An “Orange” Parade in the north of Ireland
(acest articál apiara dîn el glheþ Talossán aici)
I know that I describe one political party’s habit of trotting out inactive citizens at election times to robotically raise their hands (in public, no less!) for GOD SAVE THE KING AND YES TO WHATEVER MY OLD CRONIES SAY as a “loyalty parade”. But I forget that this time of year, they turn it into an actual parade.
Part of my ancestry is Irish Catholic, and north of the Border in the British-administered part of that island, parades and the routes they tread are a yearly source of political conflict, occasionally turning into street fights, arson, and the occasional act of terrorist murder.
It´s our culture, complain the pro-British, monarchist paraders.Why can’t we have our parade down whatever streets we want?
Because, reply the Irish-identifying republican population, this part of your culture is an assertion of your dominance over us, your historic victory over us, the fact that we have to live under your regime. This is not neighbourly behaviour.
Culture is political. It shouldn’t be, but it is. The opposite to the scenario above is the Gay Pride parades, where a historically oppressed group of citizens take to the streets to say we’re here, we’re queer, we’re not going to hide ourselves away because our fellow citizens would prefer we wouldn’t exist. What is the difference? I would say, it is the moral difference between the acts of dominant and submissive groups.
Perhaps I am being naïve in believing that culture should come from all Talossans, and not be associated with any one political party. True, the culture of Fiôvâ stems from our shared history in the Talossan Republic, but it is open to all our citizens. Even ultra-monarchists can appreciate Fiôvân culture like the assumption of patronymics, toxophily, the Traditional Spelling of the national language, etc.

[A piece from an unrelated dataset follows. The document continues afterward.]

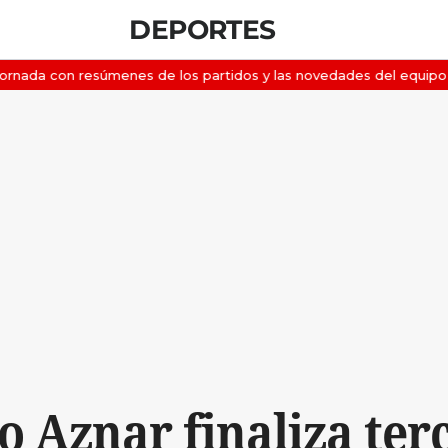
DEPORTES
o Aznar finaliza terc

For decades, our national culture was nothing more than the injokes of the King and his cronies. I have said before that the RUMP regime of 2007-2012 unwittingly perpetuated many of the features of the regime of Robert I, and this is one of them. Ex-Republicans, or Talossans whose ideas were formed before 2005, have no attachment to “beer as national currency”, the “Talossan-operatic” code of football, the Revised spelling of the language, etc.

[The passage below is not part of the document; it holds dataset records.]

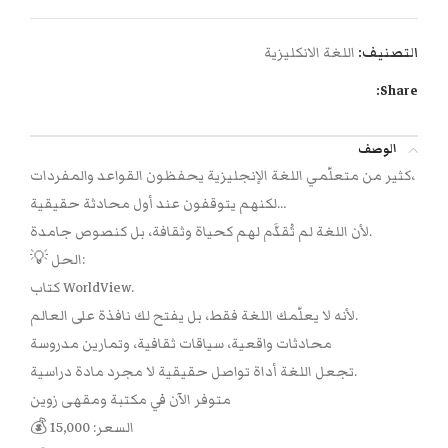
التصنيف:
اللغة الانكليزية
Share:
الوصف
كثير من متعلّمي اللغة الإنجليزية يحفظون القواعد والمفردات،
لكنهم يتوقفون عند أول محادثة حقيقية…
لأن اللغة لم تُقدَّم لهم كحياة وثقافة، بل كنصوص جامدة.
💡 الحل:
كتاب WorldView.
لأنه لا يعلّمك اللغة فقط، بل يفتح لك نافذة على العالم.
محادثات واقعية، سياقات ثقافية، وتمارين مدروسة
تجعل اللغة أداة تواصل حقيقية لا مجرد مادة دراسية.
متوفر الآن في مكتبة ومقهى زوين
💰 السعر: 15,000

A “monarchy-heraldry” parade would make some sense. A “RUMP Parade”, on the other hand, is the activity of a sub-subculture which used to be politically dominant, and can’t really believe that it isn’t any more, shoving its idea of culture into the faces of other Talossans. Not quite a Northern Irish Orange parade… more like a “Confederate Heritage” parade in Mississippi. Some of us have a problem with that.